··· Text passage

The beauty of fashion is its ability to suggest, to inspire, to awaken dormant personas within us. In the aftermath of the Instagram parade that was Paris Fashion Week, let’s take a moment to review some alter ego options designers has to offer us for Spring 2018, rating their datability with a custom Kiss, Marry or Ghost? game!
Louis Vuitton, Napoleon 2.0
What it says: “I’m the coolest chick in town; a regular mix between Napoleon Bonaparte and Muhammad Ali! Stick with me and you will defeat history, survive the Trump Era of Lunacy, and get bumped up to first class on your SpaceX rocket to Mars!”
Vote: MARRY! Survival skills, baby.

······

• [Given instruction 1]
Answer these questions using the fashion passage, one answer per line, marked (a) through (c).
(a) For which season are the designers' alter ego options reviewed?
(b) Which designer's look carries the title "Napoleon 2.0"?
(c) What vote does that look receive?
• [Given instruction 2]
From the fashion passage, extract the text beginning at the words "The beauty of" and ending after the words "or Ghost? game!".
• [Given instruction 3]
List every choice offered in the rating game named in the fashion passage.

··· Records provided

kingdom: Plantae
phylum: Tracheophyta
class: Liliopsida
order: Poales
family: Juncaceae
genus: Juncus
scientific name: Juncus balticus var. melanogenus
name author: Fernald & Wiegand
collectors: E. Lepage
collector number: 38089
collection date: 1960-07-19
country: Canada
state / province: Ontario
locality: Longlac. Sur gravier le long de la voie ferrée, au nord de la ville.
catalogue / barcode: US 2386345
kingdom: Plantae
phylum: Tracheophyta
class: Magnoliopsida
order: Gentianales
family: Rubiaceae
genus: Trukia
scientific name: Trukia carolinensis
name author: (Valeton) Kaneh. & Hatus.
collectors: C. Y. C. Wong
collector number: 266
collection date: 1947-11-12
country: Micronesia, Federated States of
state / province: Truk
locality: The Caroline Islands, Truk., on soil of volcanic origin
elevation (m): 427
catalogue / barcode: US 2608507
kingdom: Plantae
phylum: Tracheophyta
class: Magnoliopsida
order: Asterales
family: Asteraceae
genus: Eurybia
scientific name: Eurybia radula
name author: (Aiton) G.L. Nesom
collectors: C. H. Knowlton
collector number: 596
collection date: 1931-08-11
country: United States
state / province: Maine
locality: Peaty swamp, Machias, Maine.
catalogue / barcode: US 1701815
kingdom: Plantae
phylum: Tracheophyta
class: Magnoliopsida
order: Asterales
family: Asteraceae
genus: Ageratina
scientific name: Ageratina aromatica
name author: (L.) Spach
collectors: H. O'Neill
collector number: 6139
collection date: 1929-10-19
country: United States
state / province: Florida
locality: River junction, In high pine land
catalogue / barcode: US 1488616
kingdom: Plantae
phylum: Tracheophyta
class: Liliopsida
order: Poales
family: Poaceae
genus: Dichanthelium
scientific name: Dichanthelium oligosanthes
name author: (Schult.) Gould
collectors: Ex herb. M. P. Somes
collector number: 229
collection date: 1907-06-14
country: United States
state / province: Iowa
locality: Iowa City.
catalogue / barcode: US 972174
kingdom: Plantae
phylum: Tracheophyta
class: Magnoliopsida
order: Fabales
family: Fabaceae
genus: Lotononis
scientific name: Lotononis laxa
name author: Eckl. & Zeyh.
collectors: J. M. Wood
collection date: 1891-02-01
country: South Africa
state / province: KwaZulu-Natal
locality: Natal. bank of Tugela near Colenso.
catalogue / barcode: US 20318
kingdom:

······

• [Expected answer 1]
(a) Spring 2018
(b) Louis Vuitton
(c) MARRY

• [Expected answer 2]
The beauty of fashion is its ability to suggest, to inspire, to awaken dormant personas within us. In the aftermath of the Instagram parade that was Paris Fashion Week, let’s take a moment to review some alter ego options designers has to offer us for Spring 2018, rating their datability with a custom Kiss, Marry or Ghost? game!

• [Expected answer 3]
Kiss
Marry
Ghost